Records from a data collection
***

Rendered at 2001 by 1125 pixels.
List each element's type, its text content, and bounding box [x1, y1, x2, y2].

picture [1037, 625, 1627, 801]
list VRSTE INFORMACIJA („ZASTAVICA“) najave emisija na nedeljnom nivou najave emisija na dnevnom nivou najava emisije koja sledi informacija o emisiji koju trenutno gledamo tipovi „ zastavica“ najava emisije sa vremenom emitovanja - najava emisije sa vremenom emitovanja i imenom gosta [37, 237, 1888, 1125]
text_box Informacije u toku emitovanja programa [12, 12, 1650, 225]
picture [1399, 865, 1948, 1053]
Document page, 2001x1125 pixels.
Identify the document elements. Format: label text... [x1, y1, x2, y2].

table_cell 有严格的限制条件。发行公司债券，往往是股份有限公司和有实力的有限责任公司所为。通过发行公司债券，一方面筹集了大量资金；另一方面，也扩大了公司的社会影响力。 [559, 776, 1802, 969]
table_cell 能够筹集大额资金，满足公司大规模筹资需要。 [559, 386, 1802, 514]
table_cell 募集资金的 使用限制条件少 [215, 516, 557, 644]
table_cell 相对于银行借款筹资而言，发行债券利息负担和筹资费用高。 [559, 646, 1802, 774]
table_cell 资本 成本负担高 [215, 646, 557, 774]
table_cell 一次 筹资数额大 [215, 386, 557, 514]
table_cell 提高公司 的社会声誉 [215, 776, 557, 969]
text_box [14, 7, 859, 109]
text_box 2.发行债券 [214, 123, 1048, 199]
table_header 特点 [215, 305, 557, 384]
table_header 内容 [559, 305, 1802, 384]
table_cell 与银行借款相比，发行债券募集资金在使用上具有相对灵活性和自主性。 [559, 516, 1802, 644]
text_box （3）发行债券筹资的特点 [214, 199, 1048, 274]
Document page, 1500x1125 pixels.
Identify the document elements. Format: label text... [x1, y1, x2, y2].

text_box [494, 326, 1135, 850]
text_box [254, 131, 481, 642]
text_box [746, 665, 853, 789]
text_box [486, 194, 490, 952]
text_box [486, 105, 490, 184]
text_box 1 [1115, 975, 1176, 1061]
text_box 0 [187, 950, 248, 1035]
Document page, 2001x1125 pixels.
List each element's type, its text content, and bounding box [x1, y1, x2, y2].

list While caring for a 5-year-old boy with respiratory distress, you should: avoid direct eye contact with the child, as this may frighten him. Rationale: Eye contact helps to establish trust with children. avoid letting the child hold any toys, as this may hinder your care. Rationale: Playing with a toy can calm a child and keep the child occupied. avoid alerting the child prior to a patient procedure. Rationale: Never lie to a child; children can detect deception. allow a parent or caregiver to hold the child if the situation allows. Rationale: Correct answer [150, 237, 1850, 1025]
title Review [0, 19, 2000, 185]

***

Show all lines above containing "pixels".

Rendered at 2001 by 1125 pixels.
Document page, 2001x1125 pixels.
Document page, 1500x1125 pixels.
Document page, 2001x1125 pixels.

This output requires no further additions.